Without going into the long lineage of bullshit memes that are the signs and sigils of modern white supremacy's public face, the "Kekistan flag" combines a popular internet shorthand that became a symbol of white supremacist sympathies with the German military flag of Hitler's Third Reich. Drawing an explicit connection to Nazi violence was of course the point of the flag, allowing white supremacists to reskin the classic symbols of Nazism in a way that would fly under many people's radars, providing a bit of camouflage to their efforts to reassert themselves into public spaces and modern political discourse.

Which is why the flag was so prominently on display at the Unite the Right rally in Charlottesville, Virginia, where a white supremacist aimed a car into a crowd of protesters and murdered one of them and injured dozens of others.
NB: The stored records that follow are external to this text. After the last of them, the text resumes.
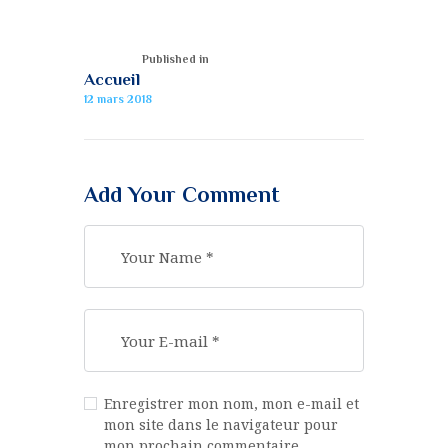
Published in
Accueil
12 mars 2018
Add Your Comment
Enregistrer mon nom, mon e-mail et
mon site dans le navigateur pour
mon prochain commentaire.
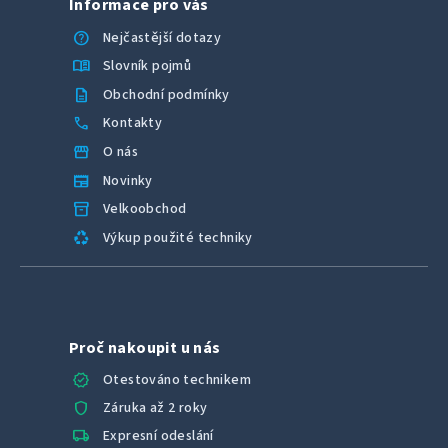
Informace pro vás
help
Nejčastější dotazy
menu_book
Slovník pojmů
description
Obchodní podmínky
call
Kontakty
storefront
O nás
newspaper
Novinky
inventory_2
Velkoobchod
recycling
Výkup použité techniky
Proč nakoupit u nás
verified
Otestováno technikem
shield
Záruka až 2 roky
local_shipping
Expresní odeslání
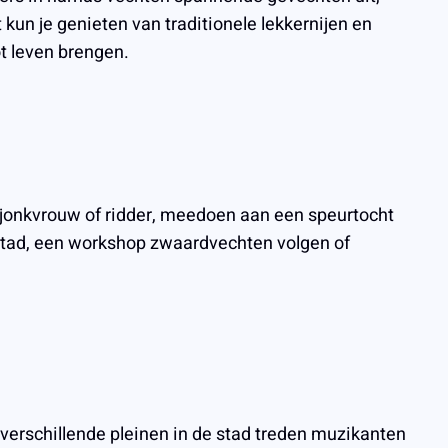
n je genieten van traditionele lekkernijen en
ot leven brengen.
s jonkvrouw of ridder, meedoen aan een speurtocht
 stad, een workshop zwaardvechten volgen of
 verschillende pleinen in de stad treden muzikanten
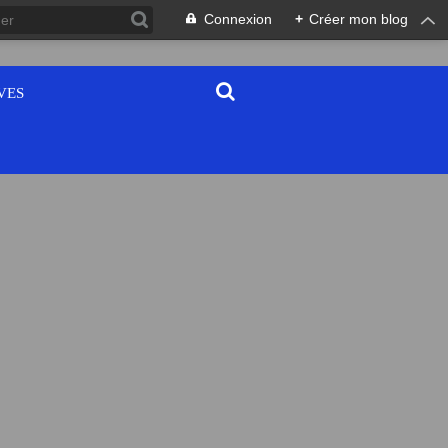
Connexion
+
Créer mon blog
VES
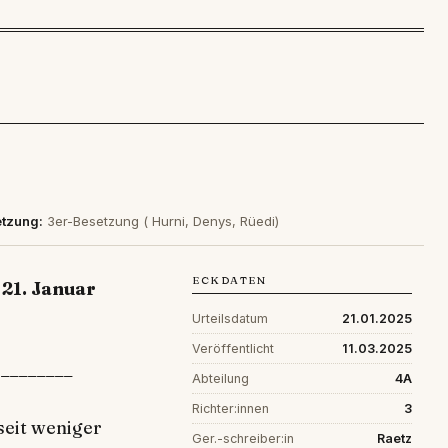
tzung:
3er-Besetzung ( Hurni, Denys, Rüedi)
ECKDATEN
21. Januar
Urteilsdatum
21.01.2025
Veröffentlicht
11.03.2025
.________
Abteilung
4A
Richter:innen
3
seit weniger
Ger.-schreiber:in
Raetz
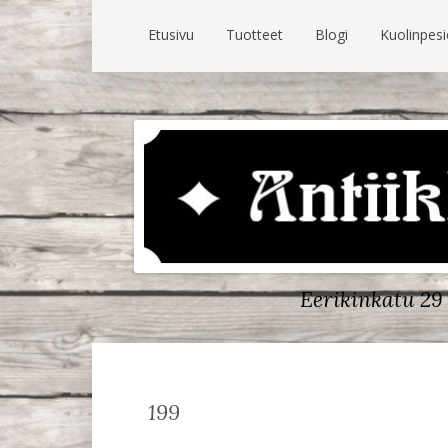
Etusivu
Tuotteet
Blogi
Kuolinpes
Eerikinkatu 29 
199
After those events, the Southern Poverty Law Center, a nonprofit advocacy organization which monitors hate groups in America, offered analysis about the flag's purpose in these groups:

The "national flag of Kekistan" mimics a German Nazi war flag, with the Kek logo replacing the swastika and the green replacing the infamous German red. A 4chan logo is emblazoned in the upper left hand corner. Alt-righters are particularly fond of the way the banner trolls liberals who recognize its origins.

To be clear, the iconography on the Road Complex AA1 gauntlets is not identical, but its green coloration, and the shape of the KEK lettering are obvious signals. Doubtless there will be people who refuse to acknowledge the very clear symbolism here, much in the same way that the Kekistan flag itself was designed to give overt symbols of Nazi allegiance an ironic cover story. The entire cartoonish nature of modern white supremacist symbolism is to make clear, sincere statements of belief that believers can then turn around and masquerade as an edgy joke.

But that's a shell game where in the name of fairness someone can be asked to provide endless proof of what is evident to the naked eye. It's a way to make victims and targets seem ridiculous while their abusers and assailants are portrayed as mere jesters from the court of internet dadaism, with no connection to real-world harassment and violence.

It's how the unspeakable and shameful has become commonplace in this moment, and we cannot continue to buy the innocent explanations for actions with a clear, violent intent.